Die Anhänger von Eintracht Frankfurt dürfen am Donnerstag nicht nach Marseille reisen. Die Vereinsspitze ist über den Erlass aus Südfrankreich empört.

Marseille
Ein Blick über Marseille, mit dem Stadion im Hintergrund. Eintracht-Fans sind hier am Donnerstag nicht willkommen. Foto: imago

Die Umstände rund um das erste Europacup-Spiel der Eintracht seit mehr als vier Jahren werden für die Fans des Fußball-Bundesligisten zu einem immer größeren Ärgernis. Nicht nur, dass der europäische Fußballverband Uefa den gastgebenden Verein, Olympique Marseille, zu einem Spiel ohne Zuschauer verurteilt hat und somit auch keine Frankfurter Fans ins Stadion dürfen. Am Dienstag wurde zudem bekannt, dass die zuständige Präfektur ein Aufenthaltsverbot für Eintracht-Fans erlassen hat, das für das Stadtgebiet von Marseille gilt. Die Eintracht und ihr Fanclubverband sind empört.

Dass sie beim Spiel am morgigen Donnerstag nicht ins Stadion dürfen, wird voraussichtlich mehrere Hundert Fans der Adlerträger nicht davon abhalten, nach Marseille zu reisen. Viele sind sogar schon unterwegs und verbinden den Ausflug nach Marseille mit einem Urlaub in Südfrankreich. Gemeinsam wollen sie das Spiel in Kneipen schauen und somit zumindest in der Nähe der Mannschaft sein.
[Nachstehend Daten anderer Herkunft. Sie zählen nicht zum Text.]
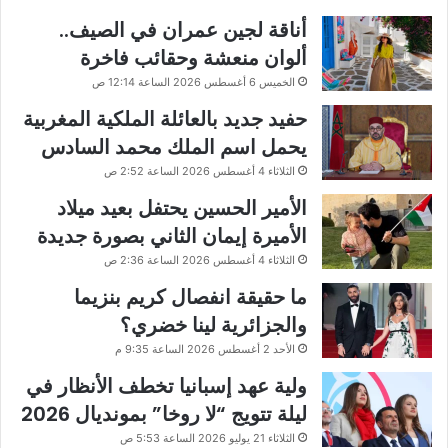
أناقة لجين عمران في الصيف..
ألوان منعشة وحقائب فاخرة
الخميس 6 أغسطس 2026 الساعة 12:14 ص
حفيد جديد بالعائلة الملكية المغربية
يحمل اسم الملك محمد السادس
الثلاثاء 4 أغسطس 2026 الساعة 2:52 ص
الأمير الحسين يحتفل بعيد ميلاد
الأميرة إيمان الثاني بصورة جديدة
الثلاثاء 4 أغسطس 2026 الساعة 2:36 ص
ما حقيقة انفصال كريم بنزيما
والجزائرية لينا خضري؟
الأحد 2 أغسطس 2026 الساعة 9:35 م
ولية عهد إسبانيا تخطف الأنظار في
ليلة تتويج “لا روخا” بمونديال 2026
الثلاثاء 21 يوليو 2026 الساعة 5:53 ص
Eintracht-Frankfurt-Fans zwischen Wut und Fassungslosigkeit

Doch geht es nach der zuständigen Präfektur, wird daraus nichts. In einem Erlass heißt es, zwischen 8 Uhr morgens und Mitternacht sei der Aufenthalt in Marseille für jeden untersagt, „der sich darauf beruft, Fan von Eintracht Frankfurt zu sein, beziehungsweise sich als solcher zu erkennen gibt“. Sprich: Jeder, der in Marseille ein Eintracht-Trikot trägt oder das Vereinslied singt, muss damit rechnen, festgenommen zu werden. Denn für die Umsetzung des Stadtverbots ist die Polizei zuständig, wie die Präfektur klarstellte.
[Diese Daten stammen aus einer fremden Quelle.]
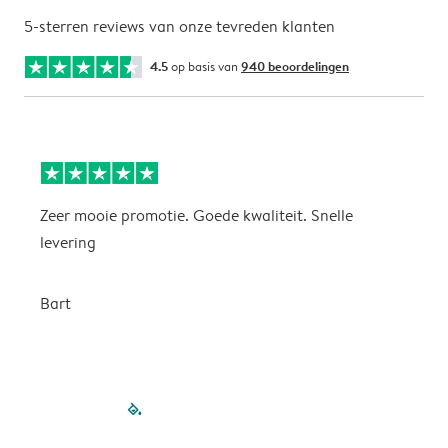
5-sterren reviews van onze tevreden klanten
4.5
op basis van
940 beoordelingen
Zeer mooie promotie. Goede kwaliteit. Snelle
P
levering
P
Bart
filled-pagination
outlined-paginatio
outlined-paginat
outlined-pagin
outlined-pag
outlined-p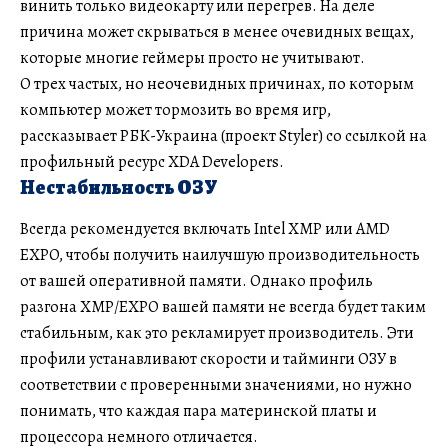
винить только видеокарту или перегрев. На деле
причина может скрываться в менее очевидных вещах,
которые многие геймеры просто не учитывают.
О трех частых, но неочевидных причинах, по которым
компьютер может тормозить во время игр,
рассказывает РБК-Украина (проект Styler) со ссылкой на
профильный ресурс XDA Developers.
Нестабильность ОЗУ
Всегда рекомендуется включать Intel XMP или AMD
EXPO, чтобы получить наилучшую производительность
от вашей оперативной памяти. Однако профиль
разгона XMP/EXPO вашей памяти не всегда будет таким
стабильным, как это рекламирует производитель. Эти
профили устанавливают скорости и тайминги ОЗУ в
соответствии с проверенными значениями, но нужно
понимать, что каждая пара материнской платы и
процессора немного отличается.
Die Stimmung der Eintracht-Fans schwankte am Dienstag zwischen großer Wut und Fassungslosigkeit. Schon die Entscheidung, dass die Anhänger nicht ins Stadion dürfen, war auf Unverständnis gestoßen. Schließlich ist der Zuschauerausschluss eine Strafe für den Verein aus Marseille, dessen Fans in der vorigen Saison mehrfach negativ aufgefallen waren. Darunter zu leiden hat nun aber auch die Fanszene der Eintracht. Bis zu 10 000 Anhänger wären unter anderen Umständen vermutlich nach Südfrankreich gereist.
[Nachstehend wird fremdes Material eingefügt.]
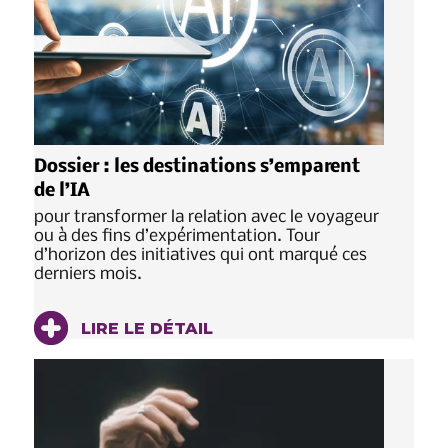
Dossier : les destinations s’emparent
de l’IA
pour transformer la relation avec le voyageur
ou à des fins d’expérimentation. Tour
d’horizon des initiatives qui ont marqué ces
derniers mois.
LIRE LE DÉTAIL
Axel Hellmann: Aufenthaltsverbot in Marseille „völlig unangemessen“

Das nun verhängte Stadtverbot sei aber „einfach nur noch lächerlich und unverschämt“, sagte Ina Kobuschinski, Vorsitzende des Fanclubverbands der Eintracht. Der Zusammenschluss der Fans lehne eine solche Kollektivstrafe rundheraus ab. Trotz der Empörung geht Kobuschinski davon aus, dass es in Marseille am Donnerstag „von unserer Seite aus friedlich bleibt“.

In scharfer Form reagierte Eintracht-Vorstand Axel Hellmann auf das Stadtverbot. Er sprach von einem „völlig unangemessenen und rechtsstaatlich hochgradig bedenklichen, wenn nicht unzulässigen Eingriff in die Rechte eines jeden einzelnen“. Die Fans suchten in Marseille keinen Ärger, sondern wollten die Mannschaft unterstützen. Das Aufenthaltsverbot stelle die Eintracht-Fans unter Generalverdacht, „dem wir in aller Klarheit widersprechen“. Durch die Kollektivstrafe der Uefa würden die Frankfurter Anhänger als „völlig unbeteiligte Dritte“ aus der Stadt ausgesperrt. „So kann das nicht weitergehen“, sagte Hellmann.